[EXERCISE INSTRUCTIONS] Your reply should consist only of the lines from the one holding "left hip: (661, 884)" to the last line of the data below, written out exactly and without pictures.

═════ DATA EXTRACT ═════

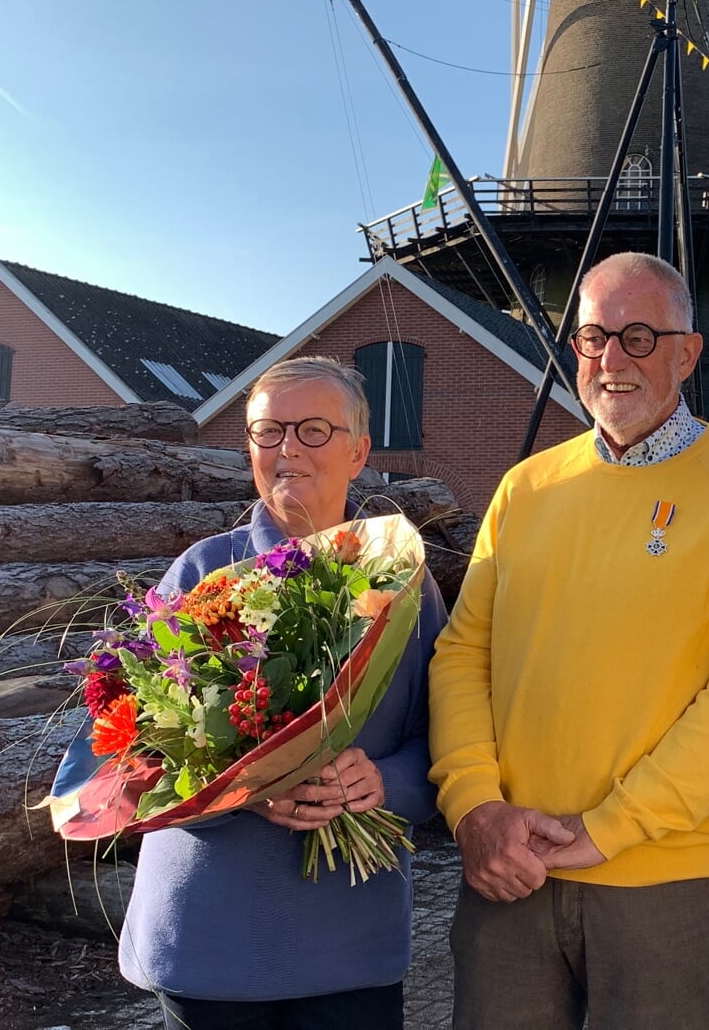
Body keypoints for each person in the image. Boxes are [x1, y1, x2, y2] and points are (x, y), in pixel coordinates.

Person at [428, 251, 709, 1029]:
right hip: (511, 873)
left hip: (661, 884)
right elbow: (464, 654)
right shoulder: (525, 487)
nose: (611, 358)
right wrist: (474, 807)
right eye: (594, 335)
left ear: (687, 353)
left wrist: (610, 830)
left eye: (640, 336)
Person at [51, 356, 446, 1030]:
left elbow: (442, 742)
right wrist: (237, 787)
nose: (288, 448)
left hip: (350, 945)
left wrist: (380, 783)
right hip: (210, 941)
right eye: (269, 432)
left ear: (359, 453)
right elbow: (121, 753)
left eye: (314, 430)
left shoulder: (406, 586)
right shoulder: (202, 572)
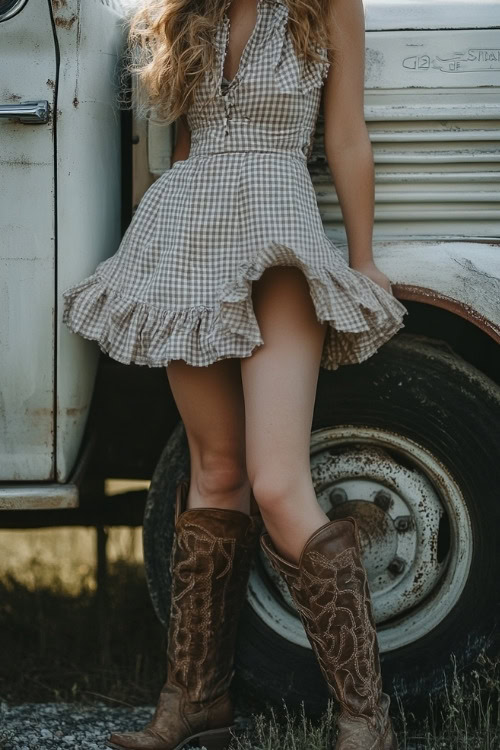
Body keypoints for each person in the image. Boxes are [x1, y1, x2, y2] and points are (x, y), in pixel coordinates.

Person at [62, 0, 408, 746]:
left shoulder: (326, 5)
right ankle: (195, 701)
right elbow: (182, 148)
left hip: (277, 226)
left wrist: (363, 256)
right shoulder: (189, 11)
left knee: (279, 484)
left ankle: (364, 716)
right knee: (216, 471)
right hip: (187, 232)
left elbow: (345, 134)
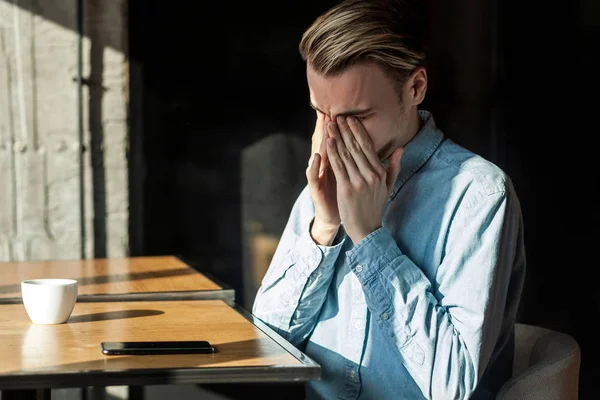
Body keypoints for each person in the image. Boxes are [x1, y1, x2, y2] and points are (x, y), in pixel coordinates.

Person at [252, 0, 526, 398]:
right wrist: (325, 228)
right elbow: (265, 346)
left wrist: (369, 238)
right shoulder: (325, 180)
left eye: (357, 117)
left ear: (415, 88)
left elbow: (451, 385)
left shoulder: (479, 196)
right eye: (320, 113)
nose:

═════

[ANSWER]
left hip: (661, 884)
right elbow: (464, 654)
right shoulder: (525, 487)
nose: (611, 358)
right wrist: (474, 807)
right eye: (594, 335)
left ear: (687, 353)
left wrist: (610, 830)
left eye: (640, 336)
Person at [51, 356, 446, 1030]:
left elbow: (442, 742)
right wrist: (237, 787)
nose: (288, 448)
left hip: (350, 945)
left wrist: (380, 783)
right hip: (210, 941)
right eye: (269, 432)
left ear: (359, 453)
right elbow: (121, 753)
left eye: (314, 430)
left shoulder: (406, 586)
right shoulder: (202, 572)
Body keypoints for each person in the image. Boxes are [x1, y1, x2, y2] and points are (x, y), in pixel coordinates.

Person at [62, 0, 408, 746]:
left shoulder: (326, 5)
right ankle: (195, 701)
right elbow: (182, 148)
left hip: (277, 226)
left wrist: (363, 256)
right shoulder: (189, 11)
left knee: (279, 484)
left ankle: (364, 716)
right knee: (216, 471)
right hip: (187, 232)
left elbow: (345, 134)
Body keypoints for each person in the image. Boxes are [x1, y1, x2, y2] and points are (x, y), in pixel coordinates.

Person at [252, 0, 526, 398]:
right wrist: (325, 228)
right elbow: (265, 346)
left wrist: (369, 238)
right shoulder: (325, 180)
left eye: (357, 117)
left ear: (415, 88)
left elbow: (451, 385)
left shoulder: (479, 196)
right eye: (320, 113)
nose:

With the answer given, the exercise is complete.